CAMP LEATHERNECK, Afghanistan --
Signaling the end of their deployment in support of combat operations in Helmand Province, Combat Logistics Battalion 6 retired their organizational colors as Combat Logistics Battalion 2, 1st Marine Logistics Group (Forward), took charge during a transfer of authority ceremony here, July 31.
The “Red Cloud Battalion” has spent the last seven months providing logistical support to Regimental Combat Team 2 in areas to include Sangin, Musa Qal’eh and Now Zad, providing everything from food and fuel to ammunition.
During the course of nearly 100 combat logistics patrols within the battlespace, the Marines of CLB-6, 1st MLG (FWD) have traveled more than 190,000 miles hauling 20 million pounds of personnel, supplies and equipment, and have performed 160 vehicle recoveries for RCT-2 personnel and other coalition forces. In addition to numerous and sometimes prolonged periods of small arms, indirect and rocket propelled grenade fire, the Marines encountered nearly 100 improvised explosive devises during operations in the region.

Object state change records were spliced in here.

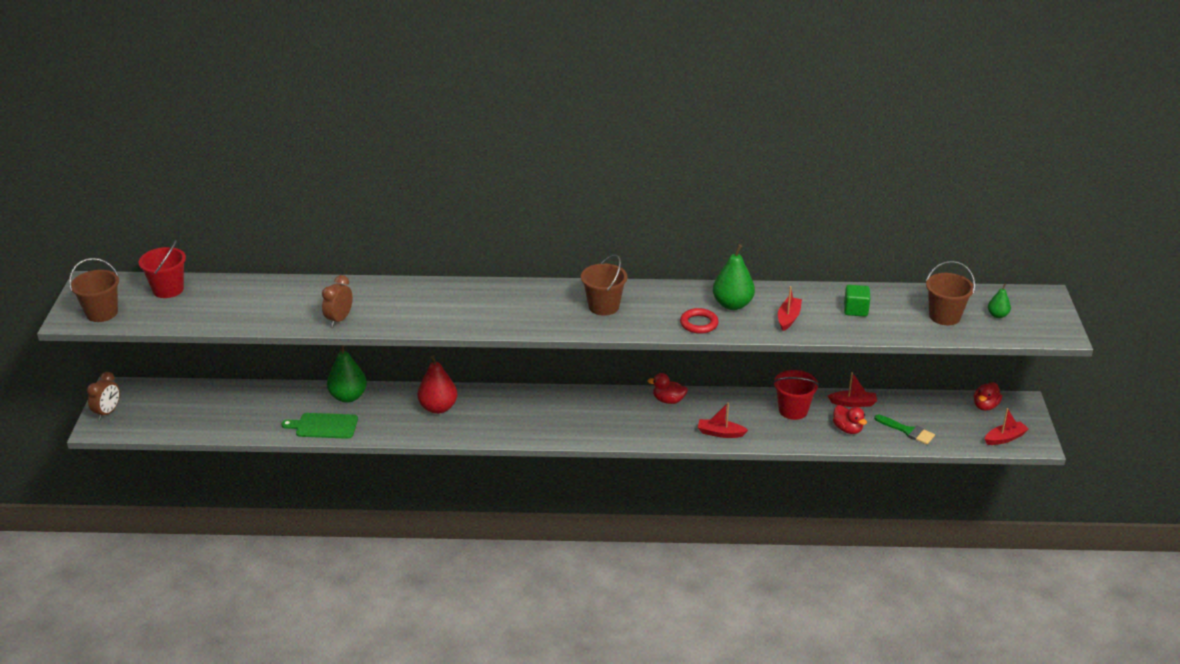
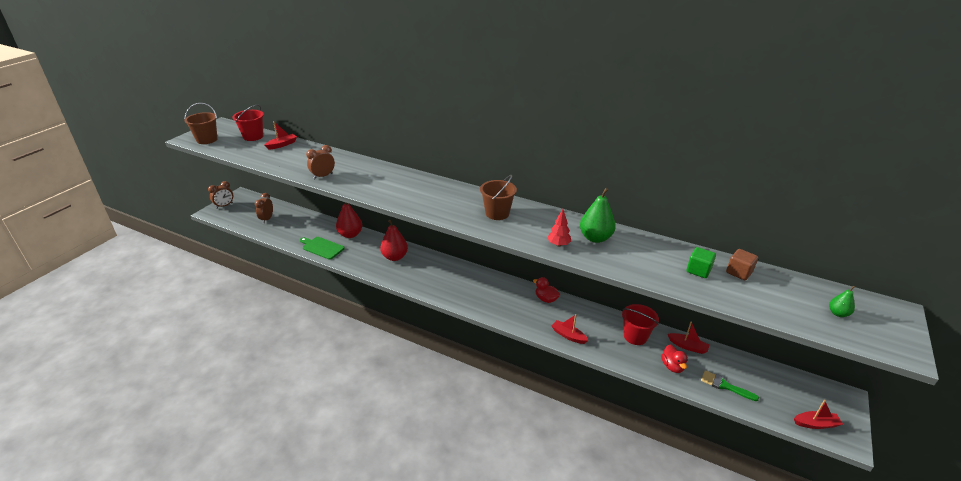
camera: 25 degrees right, 0 degrees up
(199, 412) = (267, 219): none -> brown clock
(348, 397) = (350, 234): green pear -> red pear
(699, 324) = (558, 244): red ring -> red tree
(788, 318) = (635, 261): red boat -> red boat (282, 145)
(894, 300) = (739, 272): none -> brown cube
(907, 431) = (724, 386): green brush -> green brush turned 150 degrees clockwise
(944, 316) = (782, 299): brown bucket -> none
(985, 406) = (807, 387): red duck -> none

The Marines of CLB-6 hit the ground running and true to their dedicated nature, they concluded their last combat logistics patrol less than six hours prior to the ceremony.
“Your tour of duty here in support of RCT-2 has been one of remarkable expertise and accomplishment,” said Brig. Gen. Charles Hudson, the commanding general of 1st MLG (FWD) as he addressed those in attendance.
Major William Stophel, the commanding officer of CLB-6, mentioned determination and drive as the keys to battalion’s success.
“We’ve certainly come a long way,” said Stophel. “It was daunting task laid before the battalion and they rose to the challenge. They never stopped.”
The commanding officer of CLB-2, Lt. Col. Brian Wolford, vowed to continue such excellence in the support of RCT-2.
“We are proud to be here and are ready to carry on the legacy of the 1st Marine Logistics Group,” he said.
As the Marines and sailors of CLB-6 make final preparations to return stateside next month, those belonging to CLB-2 are ready to carve their own path through the deserts of Afghanistan.